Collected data
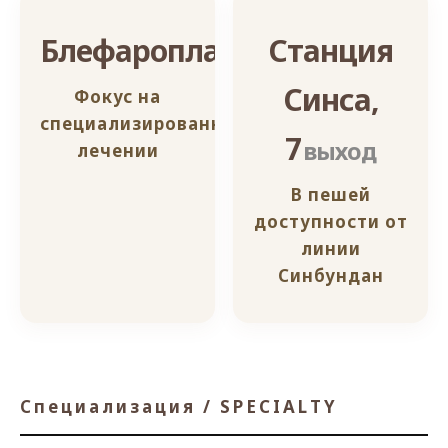
Блефаропластика
Станция
Синса,
Фокус на
специализированном
7
выход
лечении
В пешей
доступности от
линии
Синбундан
Специализация / SPECIALTY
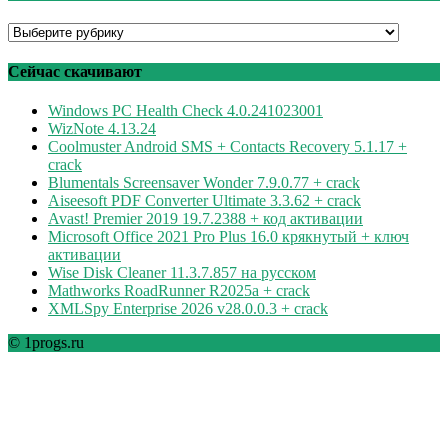
Программы
по
рубрикам
Сейчас скачивают
Windows PC Health Check 4.0.241023001
WizNote 4.13.24
Coolmuster Android SMS + Contacts Recovery 5.1.17 +
crack
Blumentals Screensaver Wonder 7.9.0.77 + crack
Aiseesoft PDF Converter Ultimate 3.3.62 + crack
Avast! Premier 2019 19.7.2388 + код активации
Microsoft Office 2021 Pro Plus 16.0 крякнутый + ключ
активации
Wise Disk Cleaner 11.3.7.857 на русском
Mathworks RoadRunner R2025a + crack
XMLSpy Enterprise 2026 v28.0.0.3 + crack
© 1progs.ru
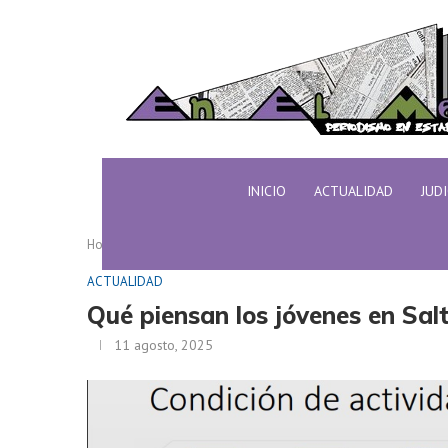
INICIO
ACTUALIDAD
JUD
Home
ACTUALIDAD
Qué piensan los jóvenes en S
ACTUALIDAD
Qué piensan los jóvenes en Sal
11 agosto, 2025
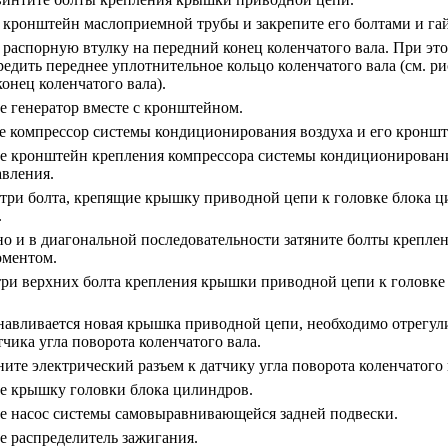
 кронштейн маслоприемной трубы и закрепите его болтами и га
распорную втулку на передний конец коленчатого вала. При эт
редить переднее уплотнительное кольцо коленчатого вала (см. ри
конец коленчатого вала
).
е генератор вместе с кронштейном.
е компрессор системы кондиционирования воздуха и его кроншт
е кронштейн крепления компрессора системы кондиционирования
авления.
три болта, крепящие крышку приводной цепи к головке блока ци
.
о и в диагональной последовательности затяните болты крепл
оментом.
три верхних болта крепления крышки приводной цепи к головке
навливается новая крышка приводной цепи, необходимо отрегу
чика угла поворота коленчатого вала.
те электрический разъем к датчику угла поворота коленчатого 
е крышку головки блока цилиндров.
е насос системы самовыравнивающейся задней подвески.
е распределитель зажигания.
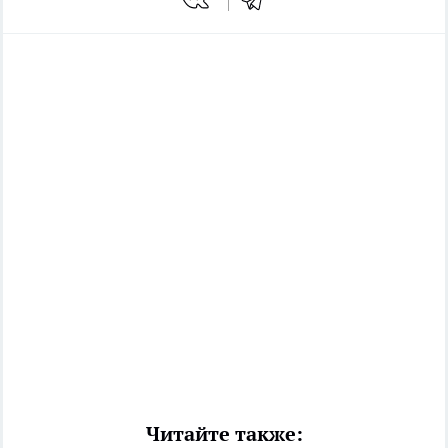
Читайте также:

→ WHAT YOU HAVE TO DO
Check each line of the records above for "piensan", and copy those that have it.

→ PROBLEM SOLUTION
Qué piensan los jóvenes en S
Qué piensan los jóvenes en Sal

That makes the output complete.